Jordan: A Failed State? | View Points | Ammon News



Jordan: A Failed State?


[6/9/2018 7:21:40 PM]

AMMONNEWS -By Madeleine Mezagopian- The Fragile States Index (FSI,) formerly called Failed States Index, appears among the quantitative measurement tools of state failure. Through adopting socioeconomic and political indicators e.g. demographic pressures, poverty and economic decline and corruption, in its list for 2016 FSI ranked Jordan within the category with features that renders its society and institutions vulnerable to failure.

Some scholars focus on the capacity and effectiveness of the government to determine if a state is failed or not (Patrick, S. 2007). While J. Goldstone in his paper Pathways to State Failure (2008) defines a failed state as one that has lost both its effectiveness and legitimacy with the former meaning the capability to carry out state functions and the latter involves the support of important groups of the population.

The current developments in Jordan clearly indicate the government with its two components executive and legislative authorities failed in carrying out its functions which resulted in losing the support and confidence of important segments of its people.

Jordanian people protesting against the decisions taken by the executive authority reflects the failure of the legislative authority that failed in promoting and advocating peoples’ aspirations, wishes and interests and not least failed to adequately monitor the performance of the executive authority and bringing to justice those who depleted the national treasury. Whereas the three interrelated outcomes of the bad performance of the executive authority throughout the years, unemployment, poverty and inflation, is very much linked to the shrinking middle class in Jordan the key employer which has been negatively impacted by the investment law, financial policies and market monopoly by the few linked to or themselves having privileged status.

Through resorting to the socioeconomic and political indicators adopted in measuring the fragility of a state, several factors inter alia poverty, economic decline and corruption indicate Jordan’s fragility as a state. As with regard demographic pressures, the crucial argument of the Jordanian government in eclipsing its failure, yes Jordan did and continue to suffer of demographic pressures of influx of refugees the last several decades with accompanying socioeconomic and security challenges especially in the aftermath of the proxy war in Syria. However, Jordan with its limited natural sources and sensitive geographic location abandoned its viable foreign policy of neutrality resulting in antagonizing states in the region and beyond and losing their in kind and financial support.

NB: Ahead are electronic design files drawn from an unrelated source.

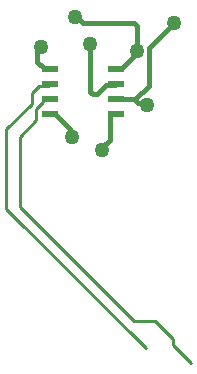
<source format=gbr>
G04*
G04 #@! TF.GenerationSoftware,Altium Limited,Altium Designer,22.4.2 (48)*
G04*
G04 Layer_Physical_Order=2*
G04 Layer_Color=16711680*
%FSLAX25Y25*%
%MOIN*%
G70*
G04*
G04 #@! TF.SameCoordinates,F9A4DCB5-2B7C-4553-87A1-470B5E90004D*
G04*
G04*
G04 #@! TF.FilePolarity,Positive*
G04*
G01*
G75*
%ADD11C,0.01000*%
%ADD24C,0.01500*%
%ADD25C,0.01100*%
%ADD26C,0.05000*%
%ADD27R,0.05600X0.02100*%
D11*
X206540Y348960D02*
Y350960D01*
Y348960D02*
X212600Y342900D01*
X200500Y357000D02*
X206540Y350960D01*
X151000Y394500D02*
X197500Y348000D01*
X151000Y394500D02*
Y421000D01*
X193500Y357000D02*
X200500D01*
X155500Y395000D02*
X193500Y357000D01*
X161000Y427814D02*
X163200Y430014D01*
X161000Y424000D02*
Y427814D01*
X155500Y418500D02*
X161000Y424000D01*
X163200Y430450D02*
X163750Y431000D01*
X165500D01*
X163200Y430014D02*
Y430450D01*
X155500Y395000D02*
Y418500D01*
X159500Y433000D02*
X162014Y435514D01*
X151000Y421000D02*
X159500Y429500D01*
Y433000D01*
X162014Y435514D02*
X165014D01*
X165500Y436000D01*
D24*
X162500Y447553D02*
Y448500D01*
X161329Y446382D02*
X162500Y447553D01*
X161329Y443421D02*
Y446382D01*
Y443421D02*
X163450Y441300D01*
X165200D01*
X165500Y441000D01*
X193500Y431000D02*
X194813Y429687D01*
X197099D01*
X197769Y429017D01*
X172330Y419170D02*
Y420920D01*
X167250Y426000D02*
X172330Y420920D01*
Y419170D02*
X173000Y418500D01*
X198500Y435500D02*
Y448000D01*
X207000Y456500D01*
X194000Y431000D02*
X198500Y435500D01*
X174000Y458500D02*
X174629D01*
X176629Y456500D02*
X193500D01*
X194500Y455500D01*
X174629Y458500D02*
X176629Y456500D01*
X194500Y447000D02*
Y455500D01*
X189250Y441000D02*
X194500Y446250D01*
X179000Y433500D02*
X179879Y432621D01*
X187200Y435700D02*
X187500Y436000D01*
X181121Y432621D02*
X184200Y435700D01*
X179000Y433500D02*
Y449500D01*
X179879Y432621D02*
X181121D01*
X184200Y435700D02*
X187200D01*
X165500Y426000D02*
X167250D01*
X187500Y441000D02*
X189250D01*
X187500Y431000D02*
X189250D01*
X194000D01*
X185450Y417397D02*
Y425700D01*
X183000Y414000D02*
Y414947D01*
X185750Y426000D02*
X187500D01*
X185450Y425700D02*
X185750Y426000D01*
X183000Y414947D02*
X185450Y417397D01*
D25*
X212600Y342900D02*
D03*
X197500Y348000D02*
D03*
D26*
X162500Y448500D02*
D03*
X173000Y418500D02*
D03*
X194500Y447000D02*
D03*
X179000Y449500D02*
D03*
X174000Y458500D02*
D03*
X207000Y456500D02*
D03*
X197769Y429017D02*
D03*
X183000Y414000D02*
D03*
D27*
X187500Y426000D02*
D03*
Y431000D02*
D03*
Y436000D02*
D03*
Y441000D02*
D03*
X165500D02*
D03*
Y436000D02*
D03*
Y431000D02*
D03*
Y426000D02*
D03*
M02*

</source>
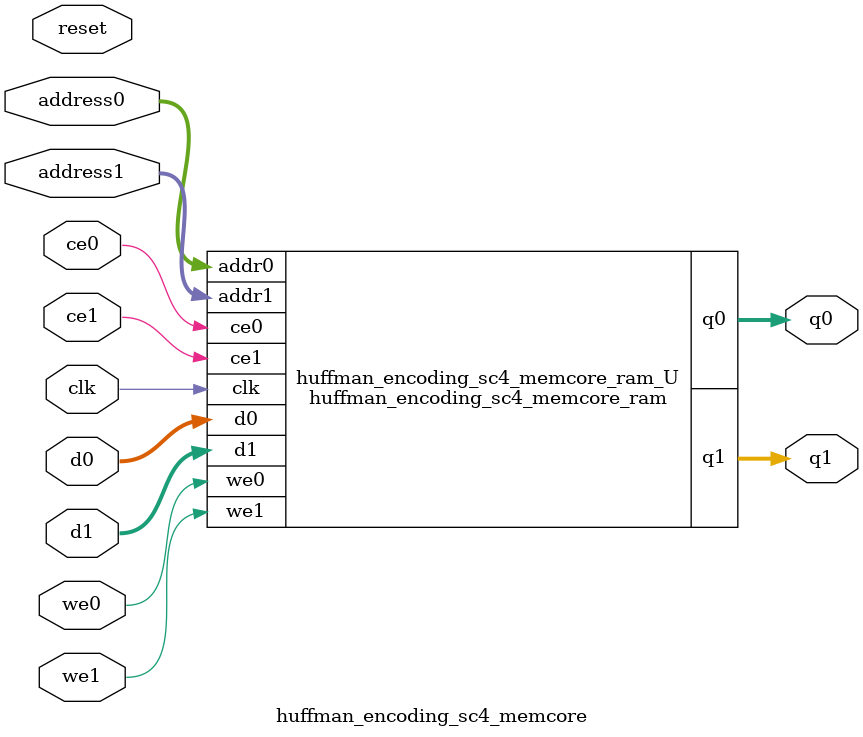
<source format=v>
`timescale 1 ns / 1 ps
module huffman_encoding_sc4_memcore_ram (addr0, ce0, d0, we0, q0, addr1, ce1, d1, we1, q1,  clk);

parameter DWIDTH = 31;
parameter AWIDTH = 9;
parameter MEM_SIZE = 510;

input[AWIDTH-1:0] addr0;
input ce0;
input[DWIDTH-1:0] d0;
input we0;
output reg[DWIDTH-1:0] q0;
input[AWIDTH-1:0] addr1;
input ce1;
input[DWIDTH-1:0] d1;
input we1;
output reg[DWIDTH-1:0] q1;
input clk;

(* ram_style = "block" *)reg [DWIDTH-1:0] ram[0:MEM_SIZE-1];




always @(posedge clk)  
begin 
    if (ce0) begin
        if (we0) 
            ram[addr0] <= d0; 
        q0 <= ram[addr0];
    end
end


always @(posedge clk)  
begin 
    if (ce1) begin
        if (we1) 
            ram[addr1] <= d1; 
        q1 <= ram[addr1];
    end
end


endmodule

`timescale 1 ns / 1 ps
module huffman_encoding_sc4_memcore(
    reset,
    clk,
    address0,
    ce0,
    we0,
    d0,
    q0,
    address1,
    ce1,
    we1,
    d1,
    q1);

parameter DataWidth = 32'd31;
parameter AddressRange = 32'd510;
parameter AddressWidth = 32'd9;
input reset;
input clk;
input[AddressWidth - 1:0] address0;
input ce0;
input we0;
input[DataWidth - 1:0] d0;
output[DataWidth - 1:0] q0;
input[AddressWidth - 1:0] address1;
input ce1;
input we1;
input[DataWidth - 1:0] d1;
output[DataWidth - 1:0] q1;



huffman_encoding_sc4_memcore_ram huffman_encoding_sc4_memcore_ram_U(
    .clk( clk ),
    .addr0( address0 ),
    .ce0( ce0 ),
    .we0( we0 ),
    .d0( d0 ),
    .q0( q0 ),
    .addr1( address1 ),
    .ce1( ce1 ),
    .we1( we1 ),
    .d1( d1 ),
    .q1( q1 ));

endmodule


</source>
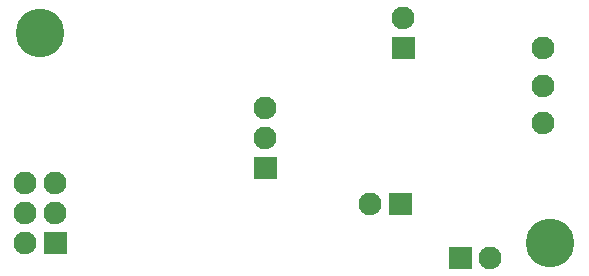
<source format=gbs>
G04 start of page 7 for group -4062 idx -4062 *
G04 Title: (unknown), soldermask *
G04 Creator: pcb 20140316 *
G04 CreationDate: Fri 04 Sep 2020 02:51:09 AM GMT UTC *
G04 For: thomasc *
G04 Format: Gerber/RS-274X *
G04 PCB-Dimensions (mil): 2000.00 1000.00 *
G04 PCB-Coordinate-Origin: lower left *
%MOIN*%
%FSLAX25Y25*%
%LNBOTTOMMASK*%
%ADD53C,0.1620*%
%ADD52C,0.0001*%
%ADD51C,0.0760*%
G54D51*X182500Y67500D03*
Y80000D03*
Y55000D03*
G54D52*G36*
X132200Y83800D02*Y76200D01*
X139800D01*
Y83800D01*
X132200D01*
G37*
G54D51*X136000Y90000D03*
X10000Y15000D03*
Y25000D03*
Y35000D03*
G54D52*G36*
X16200Y18800D02*Y11200D01*
X23800D01*
Y18800D01*
X16200D01*
G37*
G54D51*X20000Y25000D03*
Y35000D03*
G54D52*G36*
X131200Y31800D02*Y24200D01*
X138800D01*
Y31800D01*
X131200D01*
G37*
G36*
X151200Y13800D02*Y6200D01*
X158800D01*
Y13800D01*
X151200D01*
G37*
G54D51*X165000Y10000D03*
X125000Y28000D03*
G54D52*G36*
X86200Y43800D02*Y36200D01*
X93800D01*
Y43800D01*
X86200D01*
G37*
G54D51*X90000Y50000D03*
Y60000D03*
G54D53*X15000Y85000D03*
X185000Y15000D03*
M02*

</source>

Diverse pressures beyond the control of the Jordanian government were further aggravated with failed executive and legislative authorities, but foremost through deep rooted and widespread corruption that left no sector untouched including those dealing with the most vulnerable segments of the society.
This said, Jordan’s standing in the FSI did improve during 2011-2016 foremost with HM King Abdullah II championing political reforms. Yes bridges are rebuilt between the Monarch of Jordan and the Jordanian people with the ongoing concern of the Monarch in and apt directives towards alleviating the hardships of Jordanians. However, the sustainability of these bridges warrant restructuring yet another element of the government the Royal Court, that is entrusted with the responsibility of and has a crucial role in delivering the Monarch's visions and concerns, not least securing open channels between the Monarch and the Jordanian family, especially the excluded intellectual elites of Jordan. The excluded intellectual elites and Jordan’s youth in general who together with Jordan’s security apparatus vehemently revived Jordan’s culture of peace and gained worldwide respect during and post the peaceful protests and emerged as the true heroes of Jordan.

Last but not least, it is imperative to underline that security issues did gain priority over political reforms, a prerequisite for economic prosperity; given Jordan neighbouring conflicts hit countries, in addition to homemade extremists. But it is equally crucial to highlight Jordan remains in the warn category of Fragile States Index and appointing a prime minister of high credibility and integrity without dissolving the parliament and calling for new parliamentary elections most probably with new elections law, and without uprooting corruption in all its forms and restructuring key institutions is a recipe for Jordan to become a failed state.